Recorded data
+--

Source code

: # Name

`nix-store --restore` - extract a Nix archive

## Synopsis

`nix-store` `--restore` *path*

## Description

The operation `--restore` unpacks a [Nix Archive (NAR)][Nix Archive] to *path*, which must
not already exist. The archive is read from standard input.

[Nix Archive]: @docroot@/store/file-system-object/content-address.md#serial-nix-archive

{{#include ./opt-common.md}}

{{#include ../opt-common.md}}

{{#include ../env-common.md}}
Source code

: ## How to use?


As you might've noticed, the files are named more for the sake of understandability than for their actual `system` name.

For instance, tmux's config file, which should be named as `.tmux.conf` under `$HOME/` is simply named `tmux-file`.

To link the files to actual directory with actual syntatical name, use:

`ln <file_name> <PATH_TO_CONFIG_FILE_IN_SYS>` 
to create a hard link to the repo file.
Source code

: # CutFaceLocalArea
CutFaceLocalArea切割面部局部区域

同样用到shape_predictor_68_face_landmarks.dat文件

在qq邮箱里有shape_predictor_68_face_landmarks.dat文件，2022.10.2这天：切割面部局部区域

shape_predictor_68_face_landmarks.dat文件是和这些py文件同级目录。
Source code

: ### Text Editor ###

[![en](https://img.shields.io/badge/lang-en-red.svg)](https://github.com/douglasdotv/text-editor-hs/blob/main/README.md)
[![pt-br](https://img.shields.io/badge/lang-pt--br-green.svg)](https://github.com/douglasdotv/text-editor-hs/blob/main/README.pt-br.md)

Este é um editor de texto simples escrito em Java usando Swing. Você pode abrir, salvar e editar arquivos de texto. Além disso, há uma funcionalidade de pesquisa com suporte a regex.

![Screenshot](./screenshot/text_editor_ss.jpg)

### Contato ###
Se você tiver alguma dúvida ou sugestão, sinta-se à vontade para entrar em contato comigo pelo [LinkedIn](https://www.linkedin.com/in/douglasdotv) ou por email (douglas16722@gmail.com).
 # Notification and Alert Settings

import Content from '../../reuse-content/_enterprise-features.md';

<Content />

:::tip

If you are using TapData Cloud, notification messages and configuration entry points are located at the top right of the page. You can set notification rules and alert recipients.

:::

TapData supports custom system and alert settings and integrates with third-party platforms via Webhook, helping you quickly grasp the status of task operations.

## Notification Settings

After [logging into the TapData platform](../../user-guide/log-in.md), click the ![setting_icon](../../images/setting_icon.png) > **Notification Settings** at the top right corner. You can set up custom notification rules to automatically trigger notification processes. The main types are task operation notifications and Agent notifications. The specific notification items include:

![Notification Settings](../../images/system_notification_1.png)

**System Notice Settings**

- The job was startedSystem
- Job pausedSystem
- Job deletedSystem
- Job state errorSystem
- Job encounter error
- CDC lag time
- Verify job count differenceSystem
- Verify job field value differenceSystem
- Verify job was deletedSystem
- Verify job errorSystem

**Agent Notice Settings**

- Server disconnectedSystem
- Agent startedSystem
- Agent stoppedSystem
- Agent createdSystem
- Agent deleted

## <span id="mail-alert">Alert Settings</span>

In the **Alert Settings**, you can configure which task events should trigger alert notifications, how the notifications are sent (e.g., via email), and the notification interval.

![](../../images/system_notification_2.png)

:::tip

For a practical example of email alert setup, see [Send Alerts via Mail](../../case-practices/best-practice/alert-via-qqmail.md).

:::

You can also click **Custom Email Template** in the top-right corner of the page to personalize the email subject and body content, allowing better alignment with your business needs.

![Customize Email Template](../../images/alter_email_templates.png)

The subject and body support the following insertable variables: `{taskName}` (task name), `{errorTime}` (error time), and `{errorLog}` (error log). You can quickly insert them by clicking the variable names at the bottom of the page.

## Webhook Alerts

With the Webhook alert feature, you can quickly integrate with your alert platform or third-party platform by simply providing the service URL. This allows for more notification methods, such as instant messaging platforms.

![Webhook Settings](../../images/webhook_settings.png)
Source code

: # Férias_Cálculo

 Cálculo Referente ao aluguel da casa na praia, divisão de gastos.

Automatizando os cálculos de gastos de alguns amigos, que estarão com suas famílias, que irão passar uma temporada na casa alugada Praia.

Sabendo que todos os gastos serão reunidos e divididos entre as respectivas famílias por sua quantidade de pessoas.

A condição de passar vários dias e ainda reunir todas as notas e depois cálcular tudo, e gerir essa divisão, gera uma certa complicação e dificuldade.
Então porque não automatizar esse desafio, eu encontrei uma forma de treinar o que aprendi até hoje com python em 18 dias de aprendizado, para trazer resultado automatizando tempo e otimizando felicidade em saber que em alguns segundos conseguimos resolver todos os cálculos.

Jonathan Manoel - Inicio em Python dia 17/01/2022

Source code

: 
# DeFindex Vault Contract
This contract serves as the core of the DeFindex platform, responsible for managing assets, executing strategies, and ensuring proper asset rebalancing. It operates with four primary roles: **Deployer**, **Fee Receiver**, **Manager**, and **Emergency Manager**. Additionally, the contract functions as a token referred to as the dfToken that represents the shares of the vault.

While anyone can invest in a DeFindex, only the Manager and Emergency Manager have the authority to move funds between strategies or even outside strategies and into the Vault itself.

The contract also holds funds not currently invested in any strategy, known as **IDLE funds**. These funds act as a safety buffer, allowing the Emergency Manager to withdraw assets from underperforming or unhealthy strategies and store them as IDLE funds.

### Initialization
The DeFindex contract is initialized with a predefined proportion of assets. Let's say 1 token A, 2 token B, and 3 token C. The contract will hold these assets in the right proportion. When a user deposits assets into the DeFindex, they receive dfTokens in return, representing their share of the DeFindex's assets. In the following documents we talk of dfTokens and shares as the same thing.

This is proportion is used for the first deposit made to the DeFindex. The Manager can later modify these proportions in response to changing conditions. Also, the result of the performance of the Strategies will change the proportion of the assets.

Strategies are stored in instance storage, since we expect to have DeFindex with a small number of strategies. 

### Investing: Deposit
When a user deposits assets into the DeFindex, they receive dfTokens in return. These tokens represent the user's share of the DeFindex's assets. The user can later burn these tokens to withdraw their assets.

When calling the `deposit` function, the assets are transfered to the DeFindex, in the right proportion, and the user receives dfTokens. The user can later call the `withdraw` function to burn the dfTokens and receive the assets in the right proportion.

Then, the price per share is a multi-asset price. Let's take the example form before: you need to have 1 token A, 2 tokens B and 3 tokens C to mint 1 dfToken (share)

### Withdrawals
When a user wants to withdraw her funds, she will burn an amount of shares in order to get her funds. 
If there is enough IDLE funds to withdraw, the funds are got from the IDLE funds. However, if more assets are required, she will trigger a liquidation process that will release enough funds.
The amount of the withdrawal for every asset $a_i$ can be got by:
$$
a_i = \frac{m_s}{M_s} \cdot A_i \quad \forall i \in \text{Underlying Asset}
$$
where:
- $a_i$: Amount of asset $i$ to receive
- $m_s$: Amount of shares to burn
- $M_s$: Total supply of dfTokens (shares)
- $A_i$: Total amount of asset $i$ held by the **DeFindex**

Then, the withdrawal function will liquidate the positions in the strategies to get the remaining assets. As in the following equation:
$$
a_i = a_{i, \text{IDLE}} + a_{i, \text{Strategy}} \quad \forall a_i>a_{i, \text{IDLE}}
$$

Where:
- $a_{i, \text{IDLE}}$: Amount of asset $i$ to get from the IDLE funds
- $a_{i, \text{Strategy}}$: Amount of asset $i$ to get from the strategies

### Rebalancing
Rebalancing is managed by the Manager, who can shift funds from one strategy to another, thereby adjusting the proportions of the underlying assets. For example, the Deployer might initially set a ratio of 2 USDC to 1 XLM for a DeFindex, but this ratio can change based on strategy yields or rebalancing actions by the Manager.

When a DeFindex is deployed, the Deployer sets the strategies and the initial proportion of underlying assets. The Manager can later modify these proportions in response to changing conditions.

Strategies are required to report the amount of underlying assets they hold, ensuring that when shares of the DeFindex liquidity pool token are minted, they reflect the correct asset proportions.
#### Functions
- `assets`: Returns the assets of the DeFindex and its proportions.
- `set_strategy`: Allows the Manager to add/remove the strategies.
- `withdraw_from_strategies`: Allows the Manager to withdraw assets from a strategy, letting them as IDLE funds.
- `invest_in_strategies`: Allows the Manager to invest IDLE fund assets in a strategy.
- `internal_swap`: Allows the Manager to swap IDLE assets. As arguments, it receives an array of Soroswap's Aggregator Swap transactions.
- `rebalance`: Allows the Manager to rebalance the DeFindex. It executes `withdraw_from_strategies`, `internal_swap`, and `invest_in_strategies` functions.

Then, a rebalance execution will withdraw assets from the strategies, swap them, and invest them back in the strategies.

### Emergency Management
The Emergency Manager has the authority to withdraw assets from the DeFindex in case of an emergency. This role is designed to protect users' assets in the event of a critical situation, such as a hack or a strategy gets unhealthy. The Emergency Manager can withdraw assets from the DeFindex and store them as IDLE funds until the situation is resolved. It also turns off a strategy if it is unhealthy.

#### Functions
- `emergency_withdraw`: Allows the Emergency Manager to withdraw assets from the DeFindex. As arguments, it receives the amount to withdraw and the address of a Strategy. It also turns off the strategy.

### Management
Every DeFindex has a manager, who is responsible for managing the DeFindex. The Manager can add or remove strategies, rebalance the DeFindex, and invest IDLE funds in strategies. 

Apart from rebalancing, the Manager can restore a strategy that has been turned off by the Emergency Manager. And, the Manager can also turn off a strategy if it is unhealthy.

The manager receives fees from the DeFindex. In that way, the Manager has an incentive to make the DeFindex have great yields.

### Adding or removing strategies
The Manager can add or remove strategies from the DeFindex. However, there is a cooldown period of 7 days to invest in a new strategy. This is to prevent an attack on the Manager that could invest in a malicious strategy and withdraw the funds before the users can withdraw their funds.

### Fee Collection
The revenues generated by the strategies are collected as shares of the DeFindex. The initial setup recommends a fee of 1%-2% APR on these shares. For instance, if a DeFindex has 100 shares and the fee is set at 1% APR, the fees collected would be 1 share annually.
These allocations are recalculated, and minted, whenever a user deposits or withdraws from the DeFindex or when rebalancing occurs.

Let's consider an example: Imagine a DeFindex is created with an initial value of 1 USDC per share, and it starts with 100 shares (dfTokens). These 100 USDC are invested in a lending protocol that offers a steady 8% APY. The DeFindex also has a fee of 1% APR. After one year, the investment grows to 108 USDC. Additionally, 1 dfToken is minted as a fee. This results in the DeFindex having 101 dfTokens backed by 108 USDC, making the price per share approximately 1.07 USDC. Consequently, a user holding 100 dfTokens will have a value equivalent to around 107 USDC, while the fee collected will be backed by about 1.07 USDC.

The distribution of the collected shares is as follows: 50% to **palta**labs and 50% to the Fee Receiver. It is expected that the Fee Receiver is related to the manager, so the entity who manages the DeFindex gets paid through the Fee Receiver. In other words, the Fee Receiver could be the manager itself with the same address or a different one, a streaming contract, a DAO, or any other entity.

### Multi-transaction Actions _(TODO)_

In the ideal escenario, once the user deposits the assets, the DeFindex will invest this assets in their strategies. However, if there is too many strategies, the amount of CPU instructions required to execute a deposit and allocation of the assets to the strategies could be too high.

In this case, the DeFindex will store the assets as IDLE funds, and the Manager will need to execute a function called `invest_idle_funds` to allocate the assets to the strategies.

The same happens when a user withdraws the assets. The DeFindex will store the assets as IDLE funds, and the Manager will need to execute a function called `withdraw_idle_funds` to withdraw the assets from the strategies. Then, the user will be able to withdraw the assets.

+--

Exercise requirements
Repeat exactly the lines above from the line that contains "### Multi-transaction Actions _(TODO)_" through the end. Include both of these ends; leave out everything else.

Result of the exercise
### Multi-transaction Actions _(TODO)_

In the ideal escenario, once the user deposits the assets, the DeFindex will invest this assets in their strategies. However, if there is too many strategies, the amount of CPU instructions required to execute a deposit and allocation of the assets to the strategies could be too high.

In this case, the DeFindex will store the assets as IDLE funds, and the Manager will need to execute a function called `invest_idle_funds` to allocate the assets to the strategies.

The same happens when a user withdraws the assets. The DeFindex will store the assets as IDLE funds, and the Manager will need to execute a function called `withdraw_idle_funds` to withdraw the assets from the strategies. Then, the user will be able to withdraw the assets.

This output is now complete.